Storing data forever.
What’s “forever”? We don’t usually tell people how long we keep stuff – like in libraries. We can treat data the same way as books – “indefinitely” – best effort to keep data around for a long time, which doesn’t have to be precisely defined.
Quotes Cliff Lynch – funding agencies don’t expect data to be kept forever. But Serge is uncomfortable with that.
The reality today is that we’re talking about an indefinite period of a “few years”.
Where do we store data? Your local web site; A disciplinary repository; At another university; in the cloud (Amazon, Google, Duracloud)
How to pay for storing data? Institution pays; grants pay – but they don’t go on forever; or – we don’t know (the most popular model). Most mechanisms require ongoing payment. That answers the “what should we store” question – by being willing to store whatever someone’s willing to pay for. Duracloud is charging $1800/year/Tb. Not a reasonable charge for long-term preservation.
At Princeton they’re trying a Pay Once Store Endlessly approach. Based on a steadily declining cost of storage (as computed on a per-unit-of-storage basis). Turns out you can store the research data forever for about twice the original storage cost.
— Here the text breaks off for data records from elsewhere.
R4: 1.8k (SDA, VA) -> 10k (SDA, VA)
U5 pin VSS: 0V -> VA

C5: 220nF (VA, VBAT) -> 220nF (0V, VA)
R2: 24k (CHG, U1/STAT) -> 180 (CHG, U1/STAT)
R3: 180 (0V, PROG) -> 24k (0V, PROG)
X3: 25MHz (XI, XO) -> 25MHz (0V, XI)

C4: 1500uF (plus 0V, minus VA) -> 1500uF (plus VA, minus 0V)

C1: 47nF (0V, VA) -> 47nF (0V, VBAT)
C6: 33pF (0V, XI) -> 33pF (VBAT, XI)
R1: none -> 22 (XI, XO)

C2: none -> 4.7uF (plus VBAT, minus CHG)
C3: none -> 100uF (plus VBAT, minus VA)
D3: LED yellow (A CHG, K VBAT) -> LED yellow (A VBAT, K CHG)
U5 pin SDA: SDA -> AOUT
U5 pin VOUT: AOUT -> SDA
At Princeton that turns out to be about $5 per gigabyte (including tape drives) to store forever.
Not including added services like curation or translation – just a bit storage.
Serge looked at the data management plans for all grants submitted at Princeton since the mandate for a data management plan. 93 grants total. 27 (30%) have no data management plan. Most popular is on a web site or local disk (20%). Then DataSpace.